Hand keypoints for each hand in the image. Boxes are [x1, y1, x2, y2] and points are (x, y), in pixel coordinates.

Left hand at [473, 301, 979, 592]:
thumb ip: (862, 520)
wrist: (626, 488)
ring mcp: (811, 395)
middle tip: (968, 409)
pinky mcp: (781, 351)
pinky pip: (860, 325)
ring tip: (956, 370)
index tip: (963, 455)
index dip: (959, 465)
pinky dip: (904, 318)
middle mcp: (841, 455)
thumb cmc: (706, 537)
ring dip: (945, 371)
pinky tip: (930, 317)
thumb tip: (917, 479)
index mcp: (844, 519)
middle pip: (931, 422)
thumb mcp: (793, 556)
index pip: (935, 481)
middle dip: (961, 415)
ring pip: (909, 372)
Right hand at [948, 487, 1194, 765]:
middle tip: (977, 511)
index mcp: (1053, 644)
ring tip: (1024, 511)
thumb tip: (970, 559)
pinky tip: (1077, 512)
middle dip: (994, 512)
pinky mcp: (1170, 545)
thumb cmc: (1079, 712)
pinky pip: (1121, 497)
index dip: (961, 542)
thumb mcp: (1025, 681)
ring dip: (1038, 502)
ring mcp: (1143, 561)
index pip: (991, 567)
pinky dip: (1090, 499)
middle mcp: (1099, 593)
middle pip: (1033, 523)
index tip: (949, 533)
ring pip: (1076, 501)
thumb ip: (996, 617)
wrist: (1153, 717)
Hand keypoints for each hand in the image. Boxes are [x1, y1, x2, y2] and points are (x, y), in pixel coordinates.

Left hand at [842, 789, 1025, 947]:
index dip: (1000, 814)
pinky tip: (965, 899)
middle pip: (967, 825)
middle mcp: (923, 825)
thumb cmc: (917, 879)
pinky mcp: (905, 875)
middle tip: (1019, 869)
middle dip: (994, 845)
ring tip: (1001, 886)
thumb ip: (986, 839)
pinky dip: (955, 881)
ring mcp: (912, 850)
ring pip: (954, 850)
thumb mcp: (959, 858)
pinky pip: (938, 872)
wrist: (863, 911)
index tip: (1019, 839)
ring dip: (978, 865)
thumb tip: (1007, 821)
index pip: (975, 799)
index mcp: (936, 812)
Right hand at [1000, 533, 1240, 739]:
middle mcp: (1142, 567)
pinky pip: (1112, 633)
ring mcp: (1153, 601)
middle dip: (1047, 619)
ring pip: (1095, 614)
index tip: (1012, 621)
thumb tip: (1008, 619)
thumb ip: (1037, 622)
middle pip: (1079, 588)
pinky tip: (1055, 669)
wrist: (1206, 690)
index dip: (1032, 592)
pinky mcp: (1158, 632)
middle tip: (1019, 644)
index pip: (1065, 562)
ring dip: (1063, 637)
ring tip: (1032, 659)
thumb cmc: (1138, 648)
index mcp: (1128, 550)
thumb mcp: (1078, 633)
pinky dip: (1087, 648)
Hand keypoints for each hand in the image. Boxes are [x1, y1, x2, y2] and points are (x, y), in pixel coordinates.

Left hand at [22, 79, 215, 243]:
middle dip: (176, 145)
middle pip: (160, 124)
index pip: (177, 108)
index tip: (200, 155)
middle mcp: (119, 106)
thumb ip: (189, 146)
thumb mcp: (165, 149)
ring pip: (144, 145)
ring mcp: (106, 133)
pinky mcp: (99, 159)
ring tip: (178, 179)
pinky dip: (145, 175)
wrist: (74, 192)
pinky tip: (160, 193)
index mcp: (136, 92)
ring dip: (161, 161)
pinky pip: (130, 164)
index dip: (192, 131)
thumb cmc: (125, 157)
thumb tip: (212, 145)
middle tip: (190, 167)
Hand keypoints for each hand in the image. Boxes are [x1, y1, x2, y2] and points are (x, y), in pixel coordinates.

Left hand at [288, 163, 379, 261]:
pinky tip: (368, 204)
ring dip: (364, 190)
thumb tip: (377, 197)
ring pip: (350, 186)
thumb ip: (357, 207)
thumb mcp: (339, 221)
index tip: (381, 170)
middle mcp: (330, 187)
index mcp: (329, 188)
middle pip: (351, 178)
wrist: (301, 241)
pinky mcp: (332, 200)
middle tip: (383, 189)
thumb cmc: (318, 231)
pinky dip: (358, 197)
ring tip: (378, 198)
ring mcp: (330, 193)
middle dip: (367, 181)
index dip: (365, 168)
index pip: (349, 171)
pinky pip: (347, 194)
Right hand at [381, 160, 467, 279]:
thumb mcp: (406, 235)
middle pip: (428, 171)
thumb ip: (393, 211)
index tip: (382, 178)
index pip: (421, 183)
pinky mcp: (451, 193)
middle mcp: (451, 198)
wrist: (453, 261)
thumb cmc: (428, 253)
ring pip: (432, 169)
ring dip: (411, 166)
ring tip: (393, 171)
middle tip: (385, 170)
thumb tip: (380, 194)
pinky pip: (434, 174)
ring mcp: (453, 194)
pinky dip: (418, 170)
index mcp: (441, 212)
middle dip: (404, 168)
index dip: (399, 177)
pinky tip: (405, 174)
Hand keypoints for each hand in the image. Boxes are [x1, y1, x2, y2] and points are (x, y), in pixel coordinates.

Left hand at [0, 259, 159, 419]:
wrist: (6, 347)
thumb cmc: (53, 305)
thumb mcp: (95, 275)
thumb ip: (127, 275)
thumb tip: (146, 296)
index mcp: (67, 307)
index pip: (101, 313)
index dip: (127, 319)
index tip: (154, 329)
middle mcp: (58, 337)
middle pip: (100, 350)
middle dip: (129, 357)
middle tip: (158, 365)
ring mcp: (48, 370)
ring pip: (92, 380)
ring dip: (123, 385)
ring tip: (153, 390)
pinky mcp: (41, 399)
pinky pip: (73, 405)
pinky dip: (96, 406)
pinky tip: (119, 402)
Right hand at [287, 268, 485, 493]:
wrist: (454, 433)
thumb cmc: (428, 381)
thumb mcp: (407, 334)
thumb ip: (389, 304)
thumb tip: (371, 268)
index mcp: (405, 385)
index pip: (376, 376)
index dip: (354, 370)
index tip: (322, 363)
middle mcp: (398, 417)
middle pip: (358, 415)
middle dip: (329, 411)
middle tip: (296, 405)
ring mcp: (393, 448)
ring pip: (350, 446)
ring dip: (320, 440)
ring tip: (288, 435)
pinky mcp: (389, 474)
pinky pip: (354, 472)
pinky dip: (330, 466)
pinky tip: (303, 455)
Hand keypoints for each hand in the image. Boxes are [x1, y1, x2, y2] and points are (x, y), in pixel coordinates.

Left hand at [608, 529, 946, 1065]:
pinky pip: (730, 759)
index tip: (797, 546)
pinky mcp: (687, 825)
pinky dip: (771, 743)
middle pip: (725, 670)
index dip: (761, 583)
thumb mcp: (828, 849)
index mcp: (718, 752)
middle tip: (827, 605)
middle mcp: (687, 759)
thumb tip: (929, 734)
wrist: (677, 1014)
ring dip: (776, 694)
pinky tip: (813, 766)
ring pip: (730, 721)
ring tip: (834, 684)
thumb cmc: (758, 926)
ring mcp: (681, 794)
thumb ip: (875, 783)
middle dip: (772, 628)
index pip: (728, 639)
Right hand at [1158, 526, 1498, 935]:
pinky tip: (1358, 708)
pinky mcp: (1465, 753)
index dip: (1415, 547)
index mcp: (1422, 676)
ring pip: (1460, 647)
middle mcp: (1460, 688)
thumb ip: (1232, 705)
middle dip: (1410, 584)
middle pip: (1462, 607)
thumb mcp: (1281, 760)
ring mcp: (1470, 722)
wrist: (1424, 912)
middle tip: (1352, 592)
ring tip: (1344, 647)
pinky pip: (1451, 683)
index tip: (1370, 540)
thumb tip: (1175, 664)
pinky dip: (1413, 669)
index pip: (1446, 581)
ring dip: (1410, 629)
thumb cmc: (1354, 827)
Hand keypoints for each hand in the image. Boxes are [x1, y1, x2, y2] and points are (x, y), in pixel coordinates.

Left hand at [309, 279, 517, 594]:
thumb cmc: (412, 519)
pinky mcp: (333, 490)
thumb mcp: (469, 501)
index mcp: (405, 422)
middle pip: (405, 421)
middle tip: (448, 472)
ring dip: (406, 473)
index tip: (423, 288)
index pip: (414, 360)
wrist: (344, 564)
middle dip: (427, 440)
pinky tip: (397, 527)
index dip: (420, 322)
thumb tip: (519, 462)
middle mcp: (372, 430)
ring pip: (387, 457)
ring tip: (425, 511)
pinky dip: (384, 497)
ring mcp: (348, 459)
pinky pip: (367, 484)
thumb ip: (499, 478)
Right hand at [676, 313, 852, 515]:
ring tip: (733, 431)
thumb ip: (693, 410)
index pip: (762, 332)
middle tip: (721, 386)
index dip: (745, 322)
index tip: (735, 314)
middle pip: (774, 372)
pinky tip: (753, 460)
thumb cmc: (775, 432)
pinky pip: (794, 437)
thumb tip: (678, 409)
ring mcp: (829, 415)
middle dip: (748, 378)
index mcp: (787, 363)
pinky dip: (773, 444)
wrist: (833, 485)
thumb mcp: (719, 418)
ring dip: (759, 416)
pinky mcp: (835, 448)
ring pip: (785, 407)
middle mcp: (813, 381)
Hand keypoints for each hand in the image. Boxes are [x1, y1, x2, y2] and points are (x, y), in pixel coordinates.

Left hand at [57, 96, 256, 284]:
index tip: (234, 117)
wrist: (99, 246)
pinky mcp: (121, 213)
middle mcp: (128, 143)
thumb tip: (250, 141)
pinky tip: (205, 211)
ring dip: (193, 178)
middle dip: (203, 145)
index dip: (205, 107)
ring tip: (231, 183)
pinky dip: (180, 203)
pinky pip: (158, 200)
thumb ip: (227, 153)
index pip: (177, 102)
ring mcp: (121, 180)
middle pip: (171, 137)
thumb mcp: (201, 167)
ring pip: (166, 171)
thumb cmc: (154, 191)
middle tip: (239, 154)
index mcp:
- - - - -
- [TASK]: Only the lines from the one containing "index pip: (177, 102)" through the last line of the records belong in the answer, each written out exactly.

- [SOLUTION TO THIS EXERCISE]:
index pip: (177, 102)
ring mcp: (121, 180)
middle pip: (171, 137)
thumb mcp: (201, 167)
ring pip: (166, 171)
thumb cmc: (154, 191)
middle tip: (239, 154)
index mcp:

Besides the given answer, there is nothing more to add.